AUFGABENSTELLUNG:
Beantworten Sie anhand des Lesetexts zu Harald Zimmermann:
1. In welcher Stadt wurde er geboren?
2. An welchen Orten hatte er Professuren inne?
3. Wo und wann hielt er die Dankrede zur Verleihung des Siebenbürgisch-Sächsischen Kulturpreises?

12. September 2016

Ein siebenbürgisch-sächsischer Freund: Zum 90. Geburtstag von Harald Zimmermann

Er wurde vor neunzig Jahren, am 12. September 1926, in Budapest geboren, kam als Dreijähriger nach Wien, wo er zur Schule ging, studierte, Magister und doppelter Doktor (der Theologie und der Geschichte) wurde, seine berufliche Laufbahn begann, die dann mit Professuren in Saarbrücken und Tübingen gekrönt wurde, er kennt auch den kleinsten Ort des Burgenlandes, da er in dessen evangelischen Gemeinden als Student und junger Pfarrer wandernd gepredigt hat, er ist ein bedeutender deutscher Mediävist von europäischem Format. Und doch ist Univ.-Prof. Dr. theol. Dr. phil. Dr. h.c. mult. Harald Zimmermann vor allem – ein überzeugter Siebenbürger Sachse.
Natürlich hängt das mit seiner Herkunft zusammen – seine Vorfahren stammen aus Henndorf, Schäßburg, Bistritz, Hermannstadt und Kronstadt, einige aus dem Buchenland und aus der Zips – aber entscheidend war die Prägung im Elternhaus, durch Dr. jur. Rudolf Oskar Zimmermann und seine Gattin Alina Emilie, geborene Teutsch. „Schon als Achtjähriger war ich sozusagen ein beinahe 800-jähriger Siebenbürger Sachse, und das ist meinen Eltern zu verdanken“, bekannte er in seiner Dankrede zur Verleihung des Siebenbürgisch-Sächsischen Kulturpreises in Dinkelsbühl, zu Pfingsten 1994. Sein Credo begründet die Hoffnung, dass es überzeugte Siebenbürger Sachsen auch in den folgenden Generationen geben wird!

QUELLENAUSZUG:
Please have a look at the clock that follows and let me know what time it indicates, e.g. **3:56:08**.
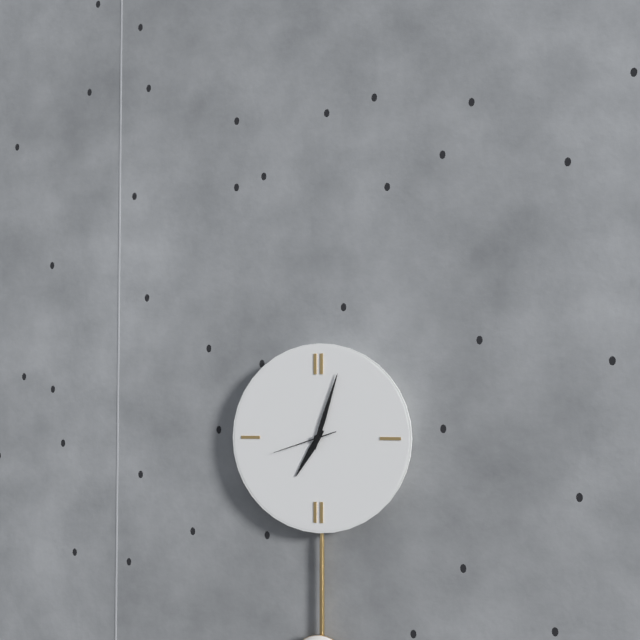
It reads **7:03:42**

MUSTERLÖSUNG:
1. In Budapest.
2. In Saarbrücken und Tübingen.
3. In Dinkelsbühl, zu Pfingsten 1994.